Return every entry from the listing below unaltered.
+++ RECORDS FOR THIS EXERCISE +++
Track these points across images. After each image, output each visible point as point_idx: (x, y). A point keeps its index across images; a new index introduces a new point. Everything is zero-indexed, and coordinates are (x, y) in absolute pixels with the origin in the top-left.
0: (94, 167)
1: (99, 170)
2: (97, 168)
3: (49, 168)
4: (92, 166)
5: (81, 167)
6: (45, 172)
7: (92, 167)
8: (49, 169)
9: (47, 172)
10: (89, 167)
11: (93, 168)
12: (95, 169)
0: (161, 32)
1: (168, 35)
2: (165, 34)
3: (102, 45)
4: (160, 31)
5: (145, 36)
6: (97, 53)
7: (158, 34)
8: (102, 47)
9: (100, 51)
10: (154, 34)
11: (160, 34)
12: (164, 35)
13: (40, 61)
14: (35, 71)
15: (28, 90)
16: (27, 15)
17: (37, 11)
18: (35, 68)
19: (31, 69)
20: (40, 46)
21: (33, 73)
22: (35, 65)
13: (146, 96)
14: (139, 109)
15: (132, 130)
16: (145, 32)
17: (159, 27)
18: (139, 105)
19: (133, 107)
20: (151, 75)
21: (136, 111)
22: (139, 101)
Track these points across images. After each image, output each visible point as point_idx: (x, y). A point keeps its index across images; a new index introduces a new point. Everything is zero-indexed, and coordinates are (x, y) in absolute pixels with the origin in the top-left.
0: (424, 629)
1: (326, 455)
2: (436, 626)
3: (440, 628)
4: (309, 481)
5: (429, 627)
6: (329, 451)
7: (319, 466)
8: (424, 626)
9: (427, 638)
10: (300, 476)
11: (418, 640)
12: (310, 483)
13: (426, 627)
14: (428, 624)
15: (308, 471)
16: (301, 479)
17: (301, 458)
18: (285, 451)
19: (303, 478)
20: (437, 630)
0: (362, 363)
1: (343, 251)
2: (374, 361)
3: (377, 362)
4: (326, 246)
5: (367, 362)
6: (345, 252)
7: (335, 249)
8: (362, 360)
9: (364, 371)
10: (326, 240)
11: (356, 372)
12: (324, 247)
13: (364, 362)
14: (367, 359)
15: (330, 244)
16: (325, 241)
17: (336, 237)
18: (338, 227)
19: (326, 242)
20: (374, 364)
+++
RESPONSE AREA ▸
Track these points across images. After each image, output each visible point as point_idx: (x, y). A point keeps its index across images; a new index introduces a new point. Everything is zero-indexed, and coordinates are (x, y) in absolute pixels with the origin in the top-left.
0: (94, 167)
1: (99, 170)
2: (97, 168)
3: (49, 168)
4: (92, 166)
5: (81, 167)
6: (45, 172)
7: (92, 167)
8: (49, 169)
9: (47, 172)
10: (89, 167)
11: (93, 168)
12: (95, 169)
0: (161, 32)
1: (168, 35)
2: (165, 34)
3: (102, 45)
4: (160, 31)
5: (145, 36)
6: (97, 53)
7: (158, 34)
8: (102, 47)
9: (100, 51)
10: (154, 34)
11: (160, 34)
12: (164, 35)
13: (40, 61)
14: (35, 71)
15: (28, 90)
16: (27, 15)
17: (37, 11)
18: (35, 68)
19: (31, 69)
20: (40, 46)
21: (33, 73)
22: (35, 65)
13: (146, 96)
14: (139, 109)
15: (132, 130)
16: (145, 32)
17: (159, 27)
18: (139, 105)
19: (133, 107)
20: (151, 75)
21: (136, 111)
22: (139, 101)
Track these points across images. After each image, output each visible point as point_idx: (x, y). A point keeps its index across images; a new index introduces a new point. Everything is zero-indexed, and coordinates are (x, y) in absolute pixels with the origin in the top-left.
0: (424, 629)
1: (326, 455)
2: (436, 626)
3: (440, 628)
4: (309, 481)
5: (429, 627)
6: (329, 451)
7: (319, 466)
8: (424, 626)
9: (427, 638)
10: (300, 476)
11: (418, 640)
12: (310, 483)
13: (426, 627)
14: (428, 624)
15: (308, 471)
16: (301, 479)
17: (301, 458)
18: (285, 451)
19: (303, 478)
20: (437, 630)
0: (362, 363)
1: (343, 251)
2: (374, 361)
3: (377, 362)
4: (326, 246)
5: (367, 362)
6: (345, 252)
7: (335, 249)
8: (362, 360)
9: (364, 371)
10: (326, 240)
11: (356, 372)
12: (324, 247)
13: (364, 362)
14: (367, 359)
15: (330, 244)
16: (325, 241)
17: (336, 237)
18: (338, 227)
19: (326, 242)
20: (374, 364)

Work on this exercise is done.